İnsanlar, birincil şirklerine aşıktırlar. Yani, insanlarla birincil şirk arasında sıkılık, çekim gücü, bir aşk cazibesi ve cezbesidir. Bu yüzden insanlar birincil şirklerine sıkı bağlıdırlar. Yani, insanlar birincil şirkleriyle bütünleşiktirler. Öyle ki, birincil şirk insanın kendisi, insanın kendisi birincil şirk gibi bütünleşiktirler. Bu yüzden göremezler. Ayna tutmak gerekir.

Dünya, birincil şirk cahilidir ve birincil şirk o kadar önemli ve yüksek bir konumda konudur ki birincil şirkin açıklanması, tebliği, duyurusu, izahı özel izinledir ve belgeyledir. Ancak, insanların ikincil şirkleri kendilerinin bilinçli olarak belirledikleri ihtiyaçları olduğundan bu tür şirklerine bağımlıdırlar yani onsuz yapamazlar. Son paragrafı, son cümleleri iki cümleyle özetleyeyim ki iki kelime yan yana gelsin. İnsanlar birincil şirklerine bağlıdırlar, insanlar ikincil şirklerine bağımlıdırlar.

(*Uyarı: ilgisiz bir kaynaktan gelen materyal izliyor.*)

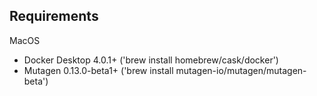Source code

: ## Requirements

MacOS
  * Docker Desktop 4.0.1+ ('brew install homebrew/cask/docker')
  * Mutagen 0.13.0-beta1+ ('brew install mutagen-io/mutagen/mutagen-beta')
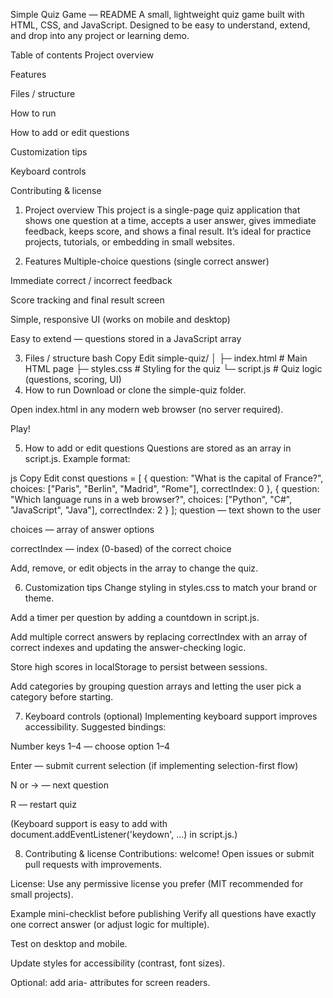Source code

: Simple Quiz Game — README
A small, lightweight quiz game built with HTML, CSS, and JavaScript.
Designed to be easy to understand, extend, and drop into any project or learning demo.

Table of contents
Project overview

Features

Files / structure

How to run

How to add or edit questions

Customization tips

Keyboard controls

Contributing & license

1. Project overview
This project is a single-page quiz application that shows one question at a time, accepts a user answer, gives immediate feedback, keeps score, and shows a final result. It’s ideal for practice projects, tutorials, or embedding in small websites.

2. Features
Multiple-choice questions (single correct answer)

Immediate correct / incorrect feedback

Score tracking and final result screen

Simple, responsive UI (works on mobile and desktop)

Easy to extend — questions stored in a JavaScript array

3. Files / structure
bash
Copy
Edit
simple-quiz/
│
├─ index.html         # Main HTML page
├─ styles.css         # Styling for the quiz
└─ script.js          # Quiz logic (questions, scoring, UI)
4. How to run
Download or clone the simple-quiz folder.

Open index.html in any modern web browser (no server required).

Play!

5. How to add or edit questions
Questions are stored as an array in script.js. Example format:

js
Copy
Edit
const questions = [
  {
    question: "What is the capital of France?",
    choices: ["Paris", "Berlin", "Madrid", "Rome"],
    correctIndex: 0
  },
  {
    question: "Which language runs in a web browser?",
    choices: ["Python", "C#", "JavaScript", "Java"],
    correctIndex: 2
  }
];
question — text shown to the user

choices — array of answer options

correctIndex — index (0-based) of the correct choice

Add, remove, or edit objects in the array to change the quiz.

6. Customization tips
Change styling in styles.css to match your brand or theme.

Add a timer per question by adding a countdown in script.js.

Add multiple correct answers by replacing correctIndex with an array of correct indexes and updating the answer-checking logic.

Store high scores in localStorage to persist between sessions.

Add categories by grouping question arrays and letting the user pick a category before starting.

7. Keyboard controls (optional)
Implementing keyboard support improves accessibility. Suggested bindings:

Number keys 1–4 — choose option 1–4

Enter — submit current selection (if implementing selection-first flow)

N or → — next question

R — restart quiz

(Keyboard support is easy to add with document.addEventListener('keydown', ...) in script.js.)

8. Contributing & license
Contributions: welcome! Open issues or submit pull requests with improvements.

License: Use any permissive license you prefer (MIT recommended for small projects).

Example mini-checklist before publishing
 Verify all questions have exactly one correct answer (or adjust logic for multiple).

 Test on desktop and mobile.

 Update styles for accessibility (contrast, font sizes).

 Optional: add aria- attributes for screen readers.

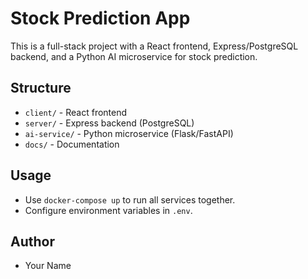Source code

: # Stock Prediction App

This is a full-stack project with a React frontend, Express/PostgreSQL backend, and a Python AI microservice for stock prediction.

## Structure
- `client/` - React frontend
- `server/` - Express backend (PostgreSQL)
- `ai-service/` - Python microservice (Flask/FastAPI)
- `docs/` - Documentation

## Usage
- Use `docker-compose up` to run all services together.
- Configure environment variables in `.env`.

## Author
- Your Name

İkincil şirk, ikincil şirkler ancak insandan birincil şirkin kalkmasıyla silinebilir. Birincil şirk kalkmadan ikincil şirkin silinmesi mümkün olmaz. Sürekli bir kavga, sürekli bir didişme, sürekli bir savaş olur bu ikincil şirkler üzerinden. Birbirleriyle geçinemeyen insanların bile tartıştıkları konular ikincil şirkleri üzerindendir. O ihtiyaçlar üzerinden yapılan kavgalardır, tartışmalardır, anlaşmazlıklardır. Dolayısıyla, birincil şirk kalkmadan ikincil şirk yani ikincil şirke olan ihtiyaç kalkmaz, silinmez.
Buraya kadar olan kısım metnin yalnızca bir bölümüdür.